There are other elements of a change in strategic direction that have required me to think responsively and here are some of the things I have learned:

  • Try and keep your core investors with you but be realistic that big changes often bring significant turnover. Strategy changes often are accompanied by changes in capital allocation, risk profile or market capitalization. In our case, event-driven changes in dividend policy and a decrease in market cap resulted in a shift in our register to more value investors who read different publications, model differently and ask different questions. Be prepared to meet your existing base as early as you can post any strategy announcement to understand where these investors stand. Start thinking about how to change your targeting once you realize who will stay and support you longer term and who is likely to move on.  
  • Prep your management. Investors hate surprises and hate ambiguity. A change in strategy needs to be well signaled (if possible) and well articulated when it is time to go public. IR can play a role in recommending how and when to time a strategy announcement and ensure the strategy is ‘market ready’. Remember that you have the best insight into where existing investors and analysts are likely to probe and it is way easier for management to get the questions the first (and second and third) time from you rather than on an investor call! Also ensure you have good PR support to get the ‘so what?’ right for the journalist community, to help decide when to get in front of reporters and to make sure management is comfortable engaging them at a critical time. This is when you will get The Globe and Mail coverage that will help shape the story for some time and how people will truly understand what you are trying to achieve as a business!  
  • Think through the numbers. This is where your CFA/MBA/Masters in Finance degree can help. Think about how analysts will model the change and be prepared to provide some direction as they do. In our case, the valuation of the company has shifted from a DCF-based divisional model to a NAV-based model, resulting in different questions and a different focus. The way we provide guidance has changed, as have the metrics that our investors and analysts focus on.
  • Consider whether this could be a catalyst for new analyst coverage or changes in analyst coverage. A change in strategy may see research teams at banks or ratings agencies consider whether you are in the right ‘bucket’ for coverage. Do your research in advance around how to best position your company in a sector to generate maximum coverage and trading; think about who covers the sector you will fall into and whether any of your existing analysts may drop coverage. Consider time allocation with that in mind and be ready to give time to new analysts who may be ready to initiate on a change in strategy. 
  • Explore your network more fully and think about who can help in your situation. Traders and corporate access can provide really valuable insight in these situations and the role of certain players may become more important. In our case, preferred share traders provided new insight into trading as our preferred shares fell significantly below their par value. A substantial change to Aimia’s future prospects in light of a major partner contract non-renewal saw our team engage differently with our lenders and credit ratings agencies around methodology than we had in our previous ‘business as usual’ interactions.
  • Don’t shy away from thinking about changes to the tools you use. Not only can this be a great signal that something really is different, it may allow you more flexibility to get your message across. As we worked through the stand-alone Aeroplan strategy we announced in the summer of 2018, we produced a video interview with the CEO posted on our website to give more colour than an investor presentation alone could do – and we considered other platforms that could amplify the message. 

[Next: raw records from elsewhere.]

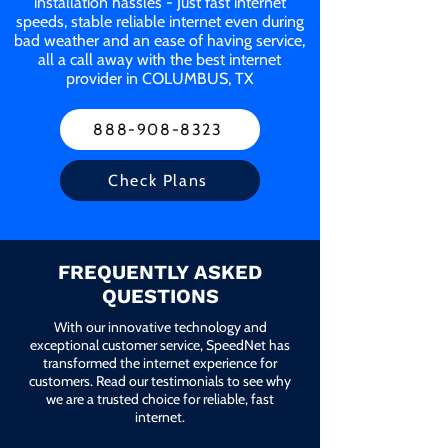
installation hassles - Just fast internet
speeds, stable reliable internet even during
bad weather and an ease of having service,
all a call away with the best internet
provider in COLUMBUS, TX
888-908-8323
Check Plans
FREQUENTLY ASKED
QUESTIONS
With our innovative technology and
exceptional customer service, SpeedNet has
transformed the internet experience for
customers. Read our testimonials to see why
we are a trusted choice for reliable, fast
internet.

A shift in strategic direction requires a strong management team working together with a clear understanding of the industry opportunity and, from an IR point of view, the market it wants to address. IR is an integral part of a team effort, communicating the value that can be created for investors and it doesn’t really get more interesting than this when you are truly prepared to jump in.

Karen Keyes is Senior Vice President, Investor Relations at Aimia Inc.